**ARBEITSAUFTRAG 1**:
Beantworte anhand des folgenden Auszugs zum Koalitionsvertrag diese Fragen:
(a) An welchem Datum unterzeichnete die Ampelkoalition ihren Koalitionsvertrag?
(b) Wie viele Seiten umfasst der Koalitionsvertrag?
(c) Welches Ziel wird im Zitat zu den Selbstständigen genannt?

**AUSZUG**:
***
Rz. 59

Rund zweieinhalb Monate nach der Bundestagswahl 2021 hat die sog. Ampelkoalition aus SPD, Grüne und FDP am 7.12.2021 ihren 177 Seiten starken Koalitionsvertrag unterzeichnet.

 

Rz. 60

Vorliegend von Relevanz sind auszugsweise insb. folgende Vereinbarungen:

Selbstständige

Zitat

"Selbstständige sind wesentlicher Teil unserer Gesellschaft und Wirtschaft. Nach der aktuellen Reform des Statusfeststellungsverfahrens führen wir im Lichte der Erfahrungen einen Dialog mit Selbstständigen und ihren Verbänden, um dieses zu beschleunigen und zu verbessern. Ziel ist, in der digitalen und agilen Arbeitswelt unbürokratisch Rechtssicherheit zu schaffen."[95] (Anm.: Hervorhebungen durch den Verfasser).
***
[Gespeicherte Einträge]

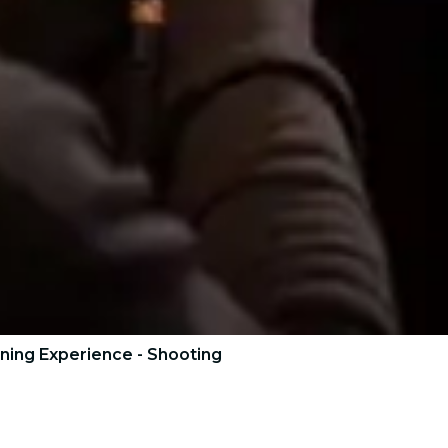
ning Experience - Shooting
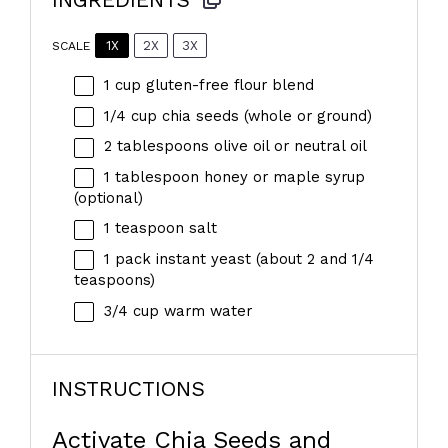
1X
2X
3X
SCALE
1 cup
gluten-free flour blend
1/4 cup
chia seeds (whole or ground)
2 tablespoons
olive oil or neutral oil
1 tablespoon
honey or maple syrup
(optional)
1 teaspoon
salt
1
pack instant yeast (about 2 and
1/4
teaspoons
)
3/4 cup
warm water
INSTRUCTIONS
Activate Chia Seeds and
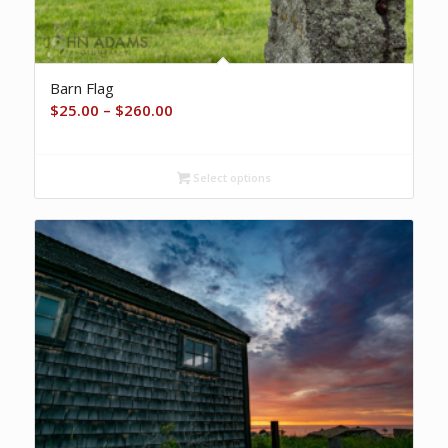
Barn Flag
Price
$
25.00
–
$
260.00
range:
$25.00
Select options
through
$260.00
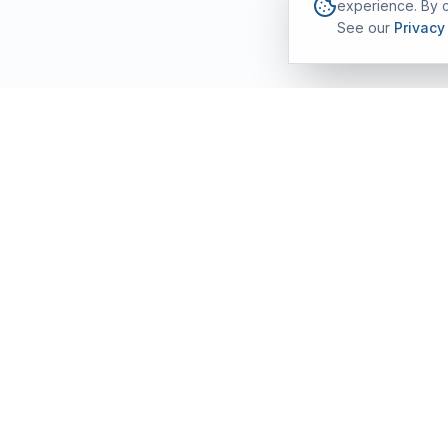
experience. By c
See our
Privacy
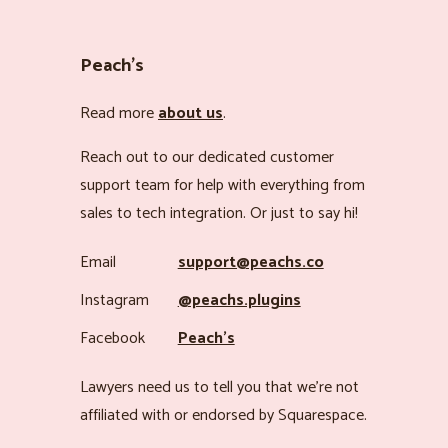
Peach’s
Read more
about us
.
Reach out to our dedicated customer
support team for help with everything from
sales to tech integration. Or just to say hi!
Email
support@peachs.co
Instagram
@peachs.plugins
Facebook
Peach’s
Lawyers need us to tell you that we’re not
affiliated with or endorsed by Squarespace.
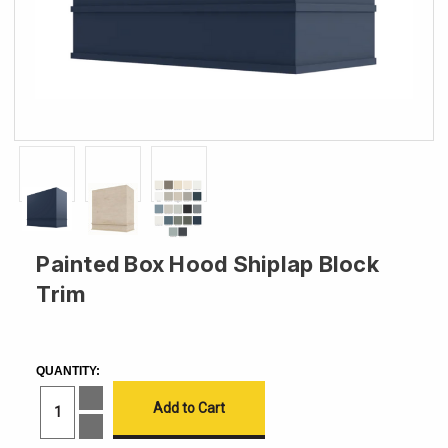
Painted Box Hood Shiplap Block
Trim
CURRENT
STOCK:
QUANTITY:
Increase
Quantity
of
Decrease
Painted
Quantity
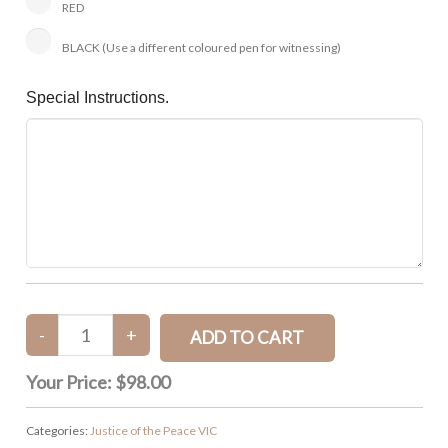
RED
BLACK (Use a different coloured pen for witnessing)
Special Instructions.
Your Price:
$98.00
Categories:
Justice of the Peace VIC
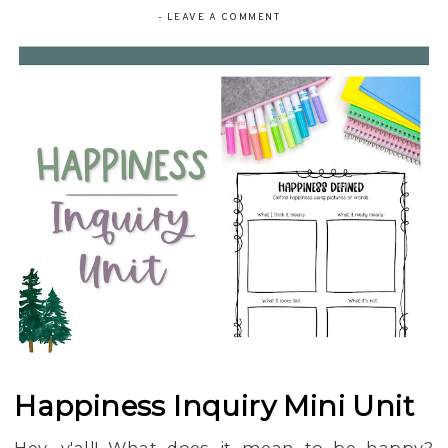
-
LEAVE A COMMENT
Happiness Inquiry Mini Unit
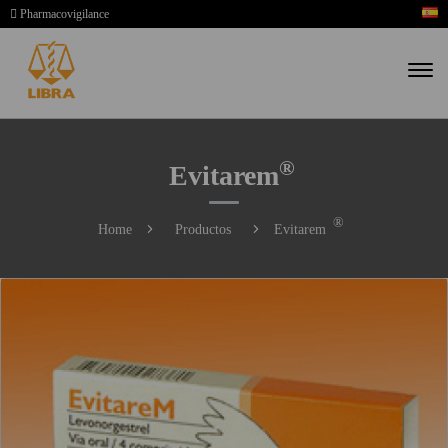
Pharmacovigilance
®
Evitarem
®
Home
Productos
Evitarem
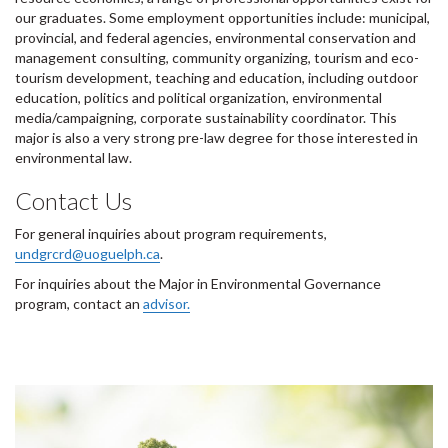
our graduates. Some employment opportunities include: municipal,
provincial, and federal agencies, environmental conservation and
management consulting, community organizing, tourism and eco-
tourism development, teaching and education, including outdoor
education, politics and political organization, environmental
media/campaigning, corporate sustainability coordinator. This
major is also a very strong pre-law degree for those interested in
environmental law.
Contact Us
For general inquiries about program requirements,
undgrcrd@uoguelph.ca
.
For inquiries about the Major in Environmental Governance
program, contact an
advisor.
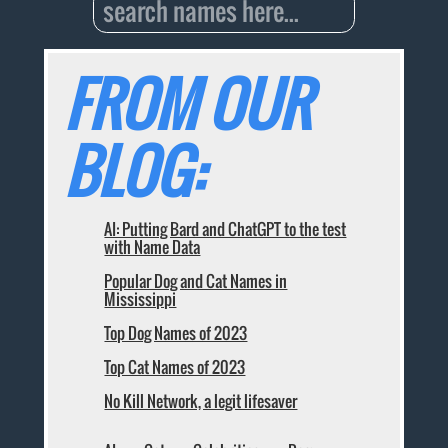
FROM OUR
BLOG:
AI: Putting Bard and ChatGPT to the test
with Name Data
Popular Dog and Cat Names in
Mississippi
Top Dog Names of 2023
Top Cat Names of 2023
No Kill Network, a legit lifesaver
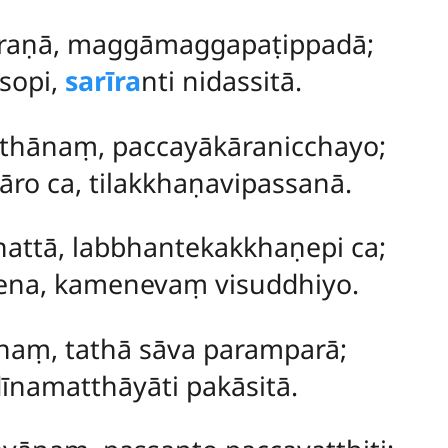
araṇā, maggāmaggapaṭippadā;
sopi,
sarīra
nti nidassitā.
thānaṃ, paccayākāranicchayo;
o ca, tilakkhaṇavipassanā.
nattā, labbhantekakkhaṇepi ca;
ena, kamenevaṃ visuddhiyo.
naṃ, tathā sāva paramparā;
īnamatthāyāti pakāsitā.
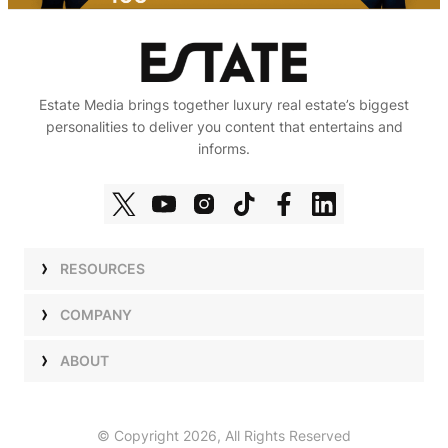
Estate Media brings together luxury real estate’s biggest
personalities to deliver you content that entertains and
informs.
RESOURCES
Shows
COMPANY
Podcasts
Talent
ABOUT
Newsletters
Press
Work with Us
Estate Elite
Events
Careers
© Copyright 2026, All Rights Reserved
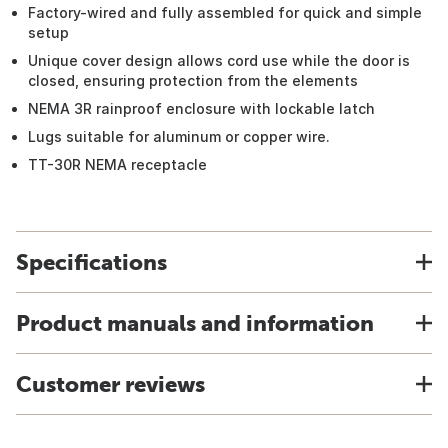
Factory-wired and fully assembled for quick and simple
setup
Unique cover design allows cord use while the door is
closed, ensuring protection from the elements
NEMA 3R rainproof enclosure with lockable latch
Lugs suitable for aluminum or copper wire.
TT-30R NEMA receptacle
Specifications
Product manuals and information
Customer reviews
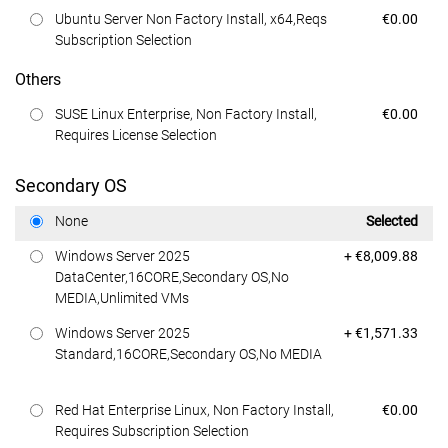
Dell Price
Ubuntu Server Non Factory Install, x64,Reqs
€0.00
Subscription Selection
Others
Dell Price
SUSE Linux Enterprise, Non Factory Install,
€0.00
Requires License Selection
Secondary OS
Dell Price
None
Selected
Dell Price
Windows Server 2025
+ €8,009.88
DataCenter,16CORE,Secondary OS,No
MEDIA,Unlimited VMs
Dell Price
Windows Server 2025
+ €1,571.33
Standard,16CORE,Secondary OS,No MEDIA
Dell Price
Red Hat Enterprise Linux, Non Factory Install,
€0.00
Requires Subscription Selection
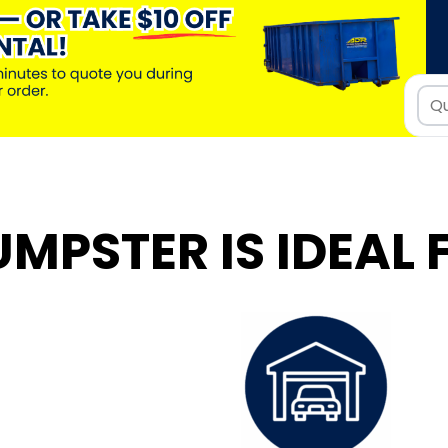
UMPSTER IS IDEAL 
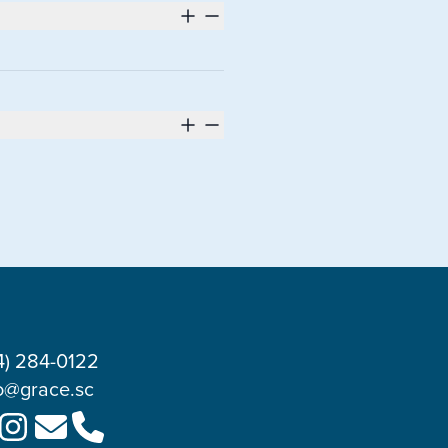
4) 284-0122
o@grace.sc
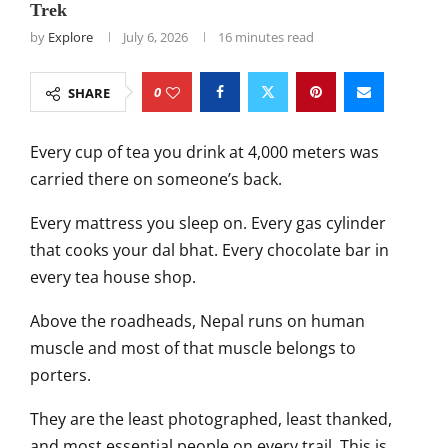
Trek
by
Explore
July 6, 2026
16 minutes read
0
SHARE
Every cup of tea you drink at 4,000 meters was
carried there on someone’s back.
Every mattress you sleep on. Every gas cylinder
that cooks your dal bhat. Every chocolate bar in
every tea house shop.
Above the roadheads, Nepal runs on human
muscle and most of that muscle belongs to
porters.
They are the least photographed, least thanked,
and most essential people on every trail. This is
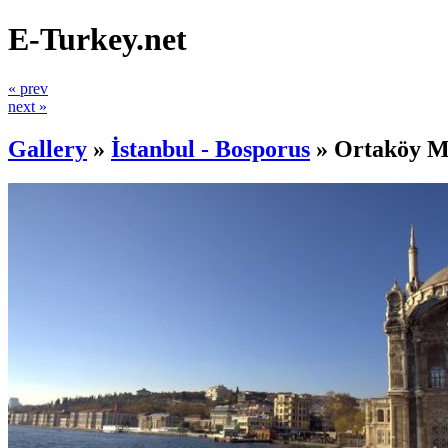
E-Turkey.net
« prev
next »
Gallery
»
İstanbul - Bosporus
»
Ortaköy M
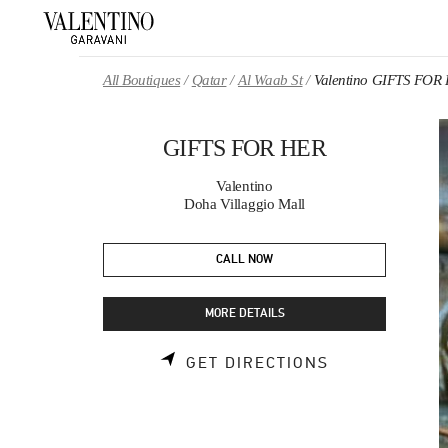
Skip to content
Return to Nav
All Boutiques
Qatar
Al Waab St
Valentino GIFTS FOR
GIFTS FOR HER
Valentino
Doha Villaggio Mall
CALL NOW
MORE DETAILS
LINK OPENS 
GET DIRECTIONS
***
**ARBEITSAUFTRAG 2**: Überarbeite in der Auflistung die Zeilen zwischen der Zeile mit „our graduates. Some“ und der Zeile mit „No Kill Network, a legit lifesaver“, beide eingeschlossen, indem du „Mississippi“ durch „Ohio“ ersetzt und alles Übrige unverändert lässt. Gib nur diese Zeilen ohne die Bilder wieder.

**LÖSUNG 1**:
(a) Am 7.12.2021.
(b) 177 Seiten.
(c) In der digitalen und agilen Arbeitswelt unbürokratisch Rechtssicherheit zu schaffen.

**LÖSUNG 2**:
our graduates. Some employment opportunities include: municipal,
provincial, and federal agencies, environmental conservation and
management consulting, community organizing, tourism and eco-
tourism development, teaching and education, including outdoor
education, politics and political organization, environmental
media/campaigning, corporate sustainability coordinator. This
major is also a very strong pre-law degree for those interested in
environmental law.
Contact Us
For general inquiries about program requirements,
undgrcrd@uoguelph.ca
.
For inquiries about the Major in Environmental Governance
program, contact an
advisor.
FROM OUR
BLOG:
AI: Putting Bard and ChatGPT to the test
with Name Data
Popular Dog and Cat Names in
Ohio
Top Dog Names of 2023
Top Cat Names of 2023
No Kill Network, a legit lifesaver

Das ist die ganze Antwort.